Les Cahiers pédagogiques sont une revue associative qui vit de ses abonnements et ventes au numéro.
Pensez à vous abonner sur notre librairie en ligne, c’est grâce à cela que nous tenons bon !

Vieilles pies ?

Je suis très fière d’avoir la possibilité de m’exprimer ici, c’est un formidable privilège.

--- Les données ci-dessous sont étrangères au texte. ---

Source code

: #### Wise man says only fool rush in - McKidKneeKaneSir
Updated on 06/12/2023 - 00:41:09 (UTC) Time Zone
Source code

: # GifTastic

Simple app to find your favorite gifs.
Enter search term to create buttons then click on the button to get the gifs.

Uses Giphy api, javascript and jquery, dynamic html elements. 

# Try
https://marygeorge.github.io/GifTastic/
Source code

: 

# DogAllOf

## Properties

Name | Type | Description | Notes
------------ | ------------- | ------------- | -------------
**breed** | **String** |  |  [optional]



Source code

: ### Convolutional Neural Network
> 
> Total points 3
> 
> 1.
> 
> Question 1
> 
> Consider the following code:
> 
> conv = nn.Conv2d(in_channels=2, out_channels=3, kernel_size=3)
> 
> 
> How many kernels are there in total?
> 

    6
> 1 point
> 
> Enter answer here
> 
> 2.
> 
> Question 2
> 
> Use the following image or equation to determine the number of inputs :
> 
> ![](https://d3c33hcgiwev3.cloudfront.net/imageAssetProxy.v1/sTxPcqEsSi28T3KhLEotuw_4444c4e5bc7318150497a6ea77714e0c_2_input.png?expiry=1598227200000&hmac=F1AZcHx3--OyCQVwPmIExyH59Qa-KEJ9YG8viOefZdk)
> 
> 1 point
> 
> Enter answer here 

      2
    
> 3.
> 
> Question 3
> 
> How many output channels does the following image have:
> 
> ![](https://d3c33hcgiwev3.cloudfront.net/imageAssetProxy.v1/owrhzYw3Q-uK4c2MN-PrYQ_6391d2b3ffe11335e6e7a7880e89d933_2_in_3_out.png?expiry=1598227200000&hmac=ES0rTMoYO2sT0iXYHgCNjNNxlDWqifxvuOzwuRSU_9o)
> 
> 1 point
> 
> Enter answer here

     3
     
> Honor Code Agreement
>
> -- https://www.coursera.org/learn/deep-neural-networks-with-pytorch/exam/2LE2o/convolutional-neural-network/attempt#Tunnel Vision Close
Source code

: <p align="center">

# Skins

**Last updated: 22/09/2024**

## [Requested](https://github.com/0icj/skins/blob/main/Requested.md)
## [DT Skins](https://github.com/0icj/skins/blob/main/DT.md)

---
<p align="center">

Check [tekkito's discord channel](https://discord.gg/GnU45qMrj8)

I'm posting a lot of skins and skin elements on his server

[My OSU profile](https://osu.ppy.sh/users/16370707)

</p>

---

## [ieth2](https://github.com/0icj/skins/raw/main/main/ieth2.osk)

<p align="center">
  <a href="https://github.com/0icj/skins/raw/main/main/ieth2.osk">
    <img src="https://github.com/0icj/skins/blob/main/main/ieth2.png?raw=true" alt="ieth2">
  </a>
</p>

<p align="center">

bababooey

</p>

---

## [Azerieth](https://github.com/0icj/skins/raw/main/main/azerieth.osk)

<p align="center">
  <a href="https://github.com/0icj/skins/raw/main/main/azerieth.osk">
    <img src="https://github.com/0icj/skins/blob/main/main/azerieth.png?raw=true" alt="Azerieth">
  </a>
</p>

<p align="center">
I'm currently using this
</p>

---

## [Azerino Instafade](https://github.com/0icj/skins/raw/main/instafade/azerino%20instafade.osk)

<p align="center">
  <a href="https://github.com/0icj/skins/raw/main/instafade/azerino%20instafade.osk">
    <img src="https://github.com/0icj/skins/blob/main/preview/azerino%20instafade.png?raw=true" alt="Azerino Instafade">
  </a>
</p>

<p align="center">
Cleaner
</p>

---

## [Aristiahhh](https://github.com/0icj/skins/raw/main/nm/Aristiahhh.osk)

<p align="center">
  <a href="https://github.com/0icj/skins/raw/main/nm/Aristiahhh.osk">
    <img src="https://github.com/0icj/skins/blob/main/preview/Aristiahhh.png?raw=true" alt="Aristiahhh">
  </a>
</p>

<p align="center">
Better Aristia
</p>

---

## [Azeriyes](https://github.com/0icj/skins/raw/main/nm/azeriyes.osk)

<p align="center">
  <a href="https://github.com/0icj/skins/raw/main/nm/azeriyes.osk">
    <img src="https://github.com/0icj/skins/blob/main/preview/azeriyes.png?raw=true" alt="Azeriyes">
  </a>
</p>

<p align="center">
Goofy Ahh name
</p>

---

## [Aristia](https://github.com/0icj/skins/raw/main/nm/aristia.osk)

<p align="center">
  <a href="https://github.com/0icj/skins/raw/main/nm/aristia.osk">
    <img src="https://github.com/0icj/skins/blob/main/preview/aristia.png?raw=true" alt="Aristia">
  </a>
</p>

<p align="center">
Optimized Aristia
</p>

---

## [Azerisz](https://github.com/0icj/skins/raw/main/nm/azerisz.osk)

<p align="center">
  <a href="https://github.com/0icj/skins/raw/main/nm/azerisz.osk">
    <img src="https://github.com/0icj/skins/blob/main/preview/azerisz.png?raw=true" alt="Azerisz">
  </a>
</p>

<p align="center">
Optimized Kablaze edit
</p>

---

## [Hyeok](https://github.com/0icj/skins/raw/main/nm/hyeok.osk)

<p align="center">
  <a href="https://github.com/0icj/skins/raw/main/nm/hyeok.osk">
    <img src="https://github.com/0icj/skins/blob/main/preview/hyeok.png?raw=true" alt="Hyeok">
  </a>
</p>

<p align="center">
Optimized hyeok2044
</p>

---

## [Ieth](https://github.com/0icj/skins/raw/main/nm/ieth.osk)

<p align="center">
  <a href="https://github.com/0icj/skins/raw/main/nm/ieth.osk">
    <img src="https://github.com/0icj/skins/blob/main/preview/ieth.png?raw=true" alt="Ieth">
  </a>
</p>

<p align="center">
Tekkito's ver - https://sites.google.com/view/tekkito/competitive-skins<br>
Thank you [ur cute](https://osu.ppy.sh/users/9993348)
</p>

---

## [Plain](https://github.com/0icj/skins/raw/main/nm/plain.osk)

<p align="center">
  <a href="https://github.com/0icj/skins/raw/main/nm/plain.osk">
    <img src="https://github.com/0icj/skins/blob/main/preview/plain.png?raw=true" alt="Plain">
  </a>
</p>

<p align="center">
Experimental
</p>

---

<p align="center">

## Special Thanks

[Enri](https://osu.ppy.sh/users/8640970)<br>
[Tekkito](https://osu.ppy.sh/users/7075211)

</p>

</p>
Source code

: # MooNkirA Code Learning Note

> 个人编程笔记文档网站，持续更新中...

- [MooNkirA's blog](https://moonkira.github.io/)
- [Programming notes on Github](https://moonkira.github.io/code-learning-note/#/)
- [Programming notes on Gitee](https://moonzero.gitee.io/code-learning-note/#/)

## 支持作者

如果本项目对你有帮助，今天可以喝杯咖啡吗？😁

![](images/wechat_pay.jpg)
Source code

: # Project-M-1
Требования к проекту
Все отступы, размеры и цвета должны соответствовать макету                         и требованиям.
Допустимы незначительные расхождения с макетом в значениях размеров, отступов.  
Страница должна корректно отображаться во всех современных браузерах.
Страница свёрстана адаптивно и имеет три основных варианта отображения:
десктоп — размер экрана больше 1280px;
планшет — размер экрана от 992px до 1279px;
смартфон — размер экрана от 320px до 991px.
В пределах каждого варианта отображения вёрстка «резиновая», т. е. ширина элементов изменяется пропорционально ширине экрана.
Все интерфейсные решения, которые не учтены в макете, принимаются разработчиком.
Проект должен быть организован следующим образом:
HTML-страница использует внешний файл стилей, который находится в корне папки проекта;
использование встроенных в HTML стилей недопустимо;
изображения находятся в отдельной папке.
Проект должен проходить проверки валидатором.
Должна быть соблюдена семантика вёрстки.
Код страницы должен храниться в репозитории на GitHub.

La parole pour un enseignant, c’est le sel de la vie. C’est d’ailleurs pour cela que c’est si pénible de se retrouver dans un groupe d’enseignants quand on ne l’est pas soi-même.
Ou bien quand on en est un, mais qu’on rêve de silence.
Ça m’est arrivé une fois, quelque part dans le massif du Queyras où j’avais été trainer mes godillots. Levée à 5 h, en route à 6…. Huit heures de marche. La récompense de la découverte de ce lac d’altitude tout près, au pied du col. Le silence de la nature préservée. Et paf ! L’horreur. Juste de l’autre côté du lac, mais audibles comme si j’avais été assise avec eux, un groupe de profs qui parlaient boulot. Comme en salle des profs.
« Bavards comme de vieilles pies », aurait dit ma grand-mère qui n’était pas une sainte et qui connaissait des expressions gratinées. Oui, ils sont bavards, les enseignants. Vous les avez vus à la réunion de pré-rentrée ? Pendant que les deux premiers rangs (celui des retardataires) font semblant d’écouter (bien obligés, le chef les regarde), que le collègue de techno admire le bronzage de la nouvelle collègue d’anglais, le gros de l’équipe se raconte ses vacances. Ou des histoires de Toto. Ou n’importe quoi qui les empêche d’écouter ce qui se dit. Parce que s’il y a bien quelque chose qui les ennuie, c’est quand quelqu’un parle et que ce n’est pas eux.

Je ne sais pas à quoi c’est dû.

Peut-être en partie à cette obligation qu’ils ont, 15, 18, 27, 36 heures par semaine (rayez les mentions inutiles et ajoutez-y les heures sup’), de policer leur parole devant les élèves. D’ailleurs, pendant ces heures-là, il ne s’agit même pas de leur parole à eux : ils sont les porte-mots d’une institution. Des mots qu’il leur a fallu domestiquer avant de les transmettre tout en se cramponnant à leur liberté pédagogique, bouée de sauvetage dans cet océan de paroles. Parfois cette parole institutionnelle passe mal. Mal assaisonnée ou pas assez appétissante, on ne parvient pas à la digérer. Certains s’en plaignent, d’autres préfèrent se taire. Un enseignant qui ne parle pas est un enseignant qui va mal.

C’est peut-être du côté de la parole qu’il faut voir l’origine de nombreux conflits entre les élèves et leurs profs. Une histoire de prise de parole qui se fait mal. D’un côté, un enseignant qui doit parler (parce que c’est sa vie et parce que c’est comme ça qu’on a toujours fait la classe) et de l’autre, un jeune qui découvre le pouvoir des mots et qui voudrait pouvoir en profiter.

Ils sont tellement rares dans un établissement les moments où la parole de l’élève est normale, simple, attendue. Il y a la cour (loin de la salle des profs !), la cantine (« Qu’est-ce que c’est bruyant ! »), le CDI (seulement quand c’est jugé nécessaire par le prof et à voix très basse)… et les salles de classe où l’on doit la demander, éventuellement la recevoir, mais jamais la prendre parce que ce serait du vol, un délit passible de sanctions (à géométrie variable selon les enseignants).

Il y a bien sûr des lieux réservés à la parole : l’infirmerie, le bureau de la co-psy. Là au contraire, il « faut » parler. D’ailleurs, ce n’est pas un hasard si les élèves y sont tout le temps fourrés, à l’infirmerie. Quand il y en a une. Avec du personnel dedans. Et pas seulement le jeudi entre 9 h et 12 h « parce que les autres jours, je suis dans un autre bahut ».

Le lieu central de l’école, c’est la classe. C’est là surtout qu’il faudrait libérer la parole.